In altri termini, mentre i primi due innesti avevano trovato già pronti utilizzatori all’altezza del compito, quello delle tecnologie informatiche, per definizione, non ha una categoria pronta ad utilizzarle, avendo come utilizzatori finali tutti coloro in grado di “collegarsi”. Pertanto, tutti utilizzatori, ma pochi all’altezza del compito, quindi ridotti ad utilizzare le innovazioni come un semplice strumento facilitatore delle ricerche.
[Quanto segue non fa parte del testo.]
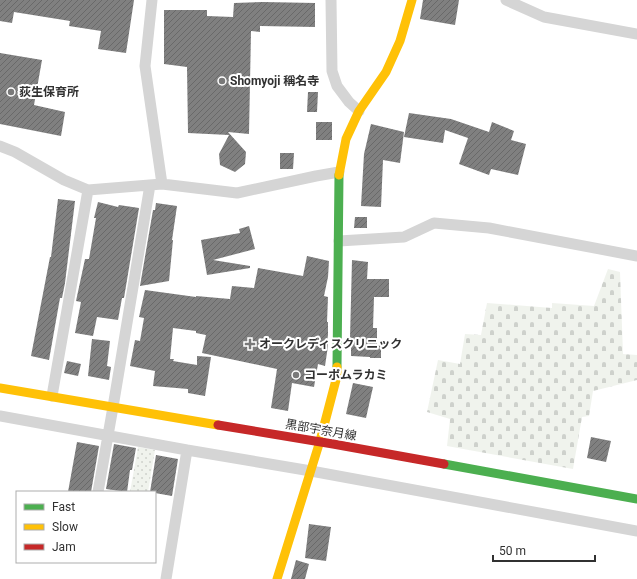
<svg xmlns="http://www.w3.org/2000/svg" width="637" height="579" font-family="Roboto,'Noto Sans JP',sans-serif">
<defs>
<pattern id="cemetery-stones" width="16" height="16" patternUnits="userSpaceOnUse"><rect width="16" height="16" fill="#f0f3ed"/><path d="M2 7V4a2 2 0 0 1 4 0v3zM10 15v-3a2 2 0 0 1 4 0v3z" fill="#ced1cc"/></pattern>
<pattern id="garden-dots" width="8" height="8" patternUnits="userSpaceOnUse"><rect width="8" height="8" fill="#f0f3ed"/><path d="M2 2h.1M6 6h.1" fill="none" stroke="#ced1cc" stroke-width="1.8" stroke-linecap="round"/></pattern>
<pattern id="building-hatch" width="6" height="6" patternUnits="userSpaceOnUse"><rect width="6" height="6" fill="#808080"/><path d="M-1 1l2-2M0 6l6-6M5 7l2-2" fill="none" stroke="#696969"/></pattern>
</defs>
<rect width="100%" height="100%" fill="#fff"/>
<path fill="url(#cemetery-stones)" d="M608 269 620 272 623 354 637 355V380L593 391 589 416 582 417 573 469 447 446 450 419 427 412 438 360 460 364 465 334 481 335 487 303 552 308V303L594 306Z"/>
<path fill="url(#garden-dots)" d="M138 447 155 450 148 492H130Z"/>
<path fill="url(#building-hatch)" d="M0 0H134L126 53 98 49 101 31 69 26 70 21 14 12 12 23 0 21Z
M423 0H459L455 25 420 19Z
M263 2 315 3V27L260 26V32L251 31 249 134 228 132 246 152 245 164 235 172 220 165 219 154 229 135 188 133 187 67 164 64V10H207V16L233 17 234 3Z
M0 53 42 60 34 105 65 112 61 136 0 124Z
M308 92H318L317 112H307Z
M409 113 451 119 489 132 492 122 514 131 511 140 526 144 518 175 491 169 489 175 459 164 468 138 445 130 443 143 404 137Z
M316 122H332V140H316Z
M371 124 404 132 400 163 383 160 381 207 361 206 364 154Z
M280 153H294L293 169H280Z
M58 199 75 201 65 283 62 298H60L49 360 31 356 50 257H51Z
M98 202 118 207 119 205 139 208 124 298H122L118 320 97 317 93 336 75 333 81 302 76 301 85 259H89L96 218H94Z
M156 203 177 206 172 240H173L169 281 140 286 153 210H155Z
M355 217H367V228H354Z
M249 226 255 249 213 260 250 266V268L207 275 201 240 240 233 239 229Z
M307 256 329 261 328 277 324 296 328 297 327 322H328V335L327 342H328V346L325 366 318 364 314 387 292 383 288 411 271 408 277 369 202 353 206 335 196 333V331L173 328 170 359H174L173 361 197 365V356L211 357 205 396 188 393V389L153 386 155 371 130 366 135 340 140 341 144 318 139 317 145 290 196 297V296L230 299 232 286 254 288 258 268 303 276Z
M352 260 368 262 367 279H389V297H374L373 328H377V345H381V358H370V357L351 356V338H350Z
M92 339 110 341 107 366 111 367 109 380 88 376Z
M67 361 81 364 78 376 64 373Z
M353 383 373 387 366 418 346 414Z
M591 437 611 441 606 462 587 458Z
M77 442 99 446 91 492H68Z
M114 444 136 448 132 470H130L127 492 106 489Z
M156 455 178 459 172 496 155 493V492H150Z
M309 524 331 527 326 561 305 558Z
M296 560 309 564 305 579H291Z"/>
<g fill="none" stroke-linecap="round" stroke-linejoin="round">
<path stroke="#d5d5d5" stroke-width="11" d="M152 0 145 66 162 184
M331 0 332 71 337 86 349 102 359 111
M506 0 544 17 637 34
M0 146 15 152 64 180 88 190 162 184 237 193 316 176 339 172
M339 241 404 237 434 223 489 228 637 256
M52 396 88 190
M0 416 187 450 166 579
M187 450 311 471 637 531
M98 492 113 407 150 185"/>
<path stroke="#4caf50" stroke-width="9" d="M337 367 339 175
M444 464 637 499"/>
<path stroke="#ffc107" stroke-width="9" d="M339 175 346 139 359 111 386 72 400 41 412 0
M0 388 218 425
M277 579 320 441 337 376V367"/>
<path stroke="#c62828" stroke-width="9" d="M218 425 333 444 444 464"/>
</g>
<g fill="#797979" stroke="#fff" stroke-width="1.5">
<circle cx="222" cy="81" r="4"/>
<circle cx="11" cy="92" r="4"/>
<path d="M248 338h4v4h4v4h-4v4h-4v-4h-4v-4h4z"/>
<circle cx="296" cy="375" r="4"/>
</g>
<g text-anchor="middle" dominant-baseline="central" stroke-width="4" stroke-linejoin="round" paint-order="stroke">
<g font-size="12" font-weight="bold" fill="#313131" stroke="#fff" text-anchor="start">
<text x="230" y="81">Shomyoji 稱名寺</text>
<text x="19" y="92">荻生保育所</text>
<text x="259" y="344">オークレディスクリニック</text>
<text x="304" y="375">コーポムラカミ</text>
</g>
<g font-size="12" fill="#313131" stroke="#fff">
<text transform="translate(321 430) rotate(10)">黒部宇奈月線</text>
</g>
</g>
<rect x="16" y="491" width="140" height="72" fill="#ffffff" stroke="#adadad"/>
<rect x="24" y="504" width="20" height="6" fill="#4caf50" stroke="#adadad"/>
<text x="52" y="511" font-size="12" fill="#313131">Fast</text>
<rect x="24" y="524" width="20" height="6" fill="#ffc107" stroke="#adadad"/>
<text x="52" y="531" font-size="12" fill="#313131">Slow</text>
<rect x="24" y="544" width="20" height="6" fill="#c62828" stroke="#adadad"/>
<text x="52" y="551" font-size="12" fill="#313131">Jam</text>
<path d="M493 555v6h102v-6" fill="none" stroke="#313131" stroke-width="2"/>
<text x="499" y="555" font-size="12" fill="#313131" stroke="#ffffff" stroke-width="3" paint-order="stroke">50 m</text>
</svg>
Non è un caso che la terza tecnologia, in grado - come si diceva - di rendere inutili gli intermediari, ha creato oligopoli di  super intermediari soprattutto nel campo della sua utilizzazione (da Google a Instagram, da Facebook a Twitter); in grado di superare i mediatori tra fatti e lettore finale, ha creato le più pericolose fake in giro per il pianeta. Abbiamo scoperto nel frattempo che coloro che hanno una istruzione/cultura oldstyle sono in grado di approfittare meglio delle nuove possibilità. Gli incolti si limitano ad usare le funzioni semplici:  chat e  giochi.

, in piena pandemia, possiamo considerare un  grande risultato positivo delle nuove tecnologie la possibilità di poter seguire le lezioni a distanza da parte dei ragazzi. La scuola, infatti, oltre a trasmettere nozioni e metodi, è un microcosmo della società che  accoglierà i giovani quali membri responsabili una volta terminato il ciclo scolastico. Soprattutto “a scuola” si impara ad esercitare la difficile arte dello stare con gli altri. A tal proposito, si scriveva 10 anni fa nel sito del Cenacolo dei Cogitanti:

“Proprio a scuola, il giovane che comincia a mettere il naso al di fuori delle ovattate protezioni familiari, “prova” ad ampliare il proprio orizzonte, viene allenato a riconoscere le grandi architetture in cui è strutturata la società (autorità, ruoli, doveri, diritti, valori); si esercita ad assumere impegni nuovi, ad operare insieme ad altri, a capire le dinamiche comportamentali, oltre alle positive, anche quelle  negative a cui impara (dovrebbe imparare) a far fronte: l’ostilità di altri, l’ingiustizia, i tentativi di sopraffazione, il bullismo. Impara a prendere quelle dinamiche come metro di misura del proprio agire, a misurare i personali progressi nell’apprendimento e nel vivere civile, a giudicare gli altri e se stesso, a pretendere il giusto da se stesso e dagli altri. Insomma ad inserirsi in una polis da cittadini  consapevoli e non da semplici gregari.”

Come le nuove tecnologie possono essere innestate in ambito scolastico  perché quegli obbiettivi possano comunque essere raggiunti?

In attesa di maturazione dei tempi e degli uomini, possiamo contare su un successo involontario: se non avessimo avuto queste tecnologie a disposizione, la pandemia da coronavirus avrebbe disarticolato l’intera organizzazione del pianeta.

Annaspiamo un po’, ma  grazie a internet con la testa fuori dall’acqua.